16h30. 30 manifestants interpellés en Azerbaïdjan après des heurts devant l'ambassade américaine. Une trentaine de manifestants ont été interpelléslors d'un rassemblement non autorisé contre un film anti-islam produit aux Etats-Unis. Plus d'une centaine de militants musulmans ont tenté de franchir le mur d'enceinte du bâtiment mais ont été repoussés par la police qui a fait usage de matraques.
16h10. Les hauts responsables de la sécurité à Benghazi limogés. Six jours après une attaque meurtrière contre le consulat américain à Benghazi ayant coûté la vie à l'ambassadeur des Etats-Unis, le ministère de l'Intérieur libyen a limogé deux hauts responsables de la sécurité : le vice-ministre en charge de la région Est, Wanis al-Charef, ainsi que le directeur de la Sûreté nationale, le général Hussein Bou Hmida.
15h45. L'ambassade des Etats-Unis reprend son activité après l'évacuation. Une centaine de ressortissants américains ont été évacués de Tunis après l'attaque vendredi de l'ambassade des Etats-Unis par des manifestants protestant contre un film islamophobe. Les employés ont repris leur poste lundi, mais le bâtiment restait fermé au public. 14h30. Manifestation à Ramallah en Cisjordanie. Des centaines de palestiniens manifestent contre le film islamophobe amateur produit aux Etats-Unis. «Ne touchez pas à notre prophète», scandent les manifestants lors d'un sit-in organisé à l'appel de l'Autorité des Waqfs (biens religieux).
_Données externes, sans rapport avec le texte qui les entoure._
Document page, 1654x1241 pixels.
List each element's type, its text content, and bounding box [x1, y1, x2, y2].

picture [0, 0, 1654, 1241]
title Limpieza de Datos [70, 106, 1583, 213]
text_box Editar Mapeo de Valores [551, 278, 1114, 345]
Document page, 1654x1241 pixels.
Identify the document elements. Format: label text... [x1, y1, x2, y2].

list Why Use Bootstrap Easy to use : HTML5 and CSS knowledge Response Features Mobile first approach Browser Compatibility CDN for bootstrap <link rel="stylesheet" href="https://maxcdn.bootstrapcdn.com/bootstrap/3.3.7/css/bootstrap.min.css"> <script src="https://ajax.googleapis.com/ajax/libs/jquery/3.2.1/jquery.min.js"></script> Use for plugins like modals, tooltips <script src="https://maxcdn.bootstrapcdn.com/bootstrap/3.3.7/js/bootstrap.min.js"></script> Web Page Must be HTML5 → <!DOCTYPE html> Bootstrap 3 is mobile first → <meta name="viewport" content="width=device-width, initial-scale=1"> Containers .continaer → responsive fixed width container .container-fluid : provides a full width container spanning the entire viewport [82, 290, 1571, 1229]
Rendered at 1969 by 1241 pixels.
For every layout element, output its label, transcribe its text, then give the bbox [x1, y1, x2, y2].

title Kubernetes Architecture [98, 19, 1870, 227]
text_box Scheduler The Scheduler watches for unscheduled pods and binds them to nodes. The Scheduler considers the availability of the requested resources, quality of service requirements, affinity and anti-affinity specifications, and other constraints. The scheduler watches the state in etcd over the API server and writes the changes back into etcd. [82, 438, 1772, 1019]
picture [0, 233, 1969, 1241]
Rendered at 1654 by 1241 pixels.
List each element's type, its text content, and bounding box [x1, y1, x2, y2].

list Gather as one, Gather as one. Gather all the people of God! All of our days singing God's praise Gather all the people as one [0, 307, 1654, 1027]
S'exprimant devant la foule, le ministre palestinien des Affaires religieuses, Mahmoud al Habbache, a appelé les Etats-Unis à présenter leurs excuses.
13h45. Pour Tony Blair, les réactions au film sont «dangereuses et erronées».L'ex Premier ministre anglais qualifie le film islamophobe qui a embrasé le monde musulman de «risible» mais aussi «d'insultant», ajoutant que la flambée de violences qu'il a suscitée lui semblait «très dangereuse et inappropriée».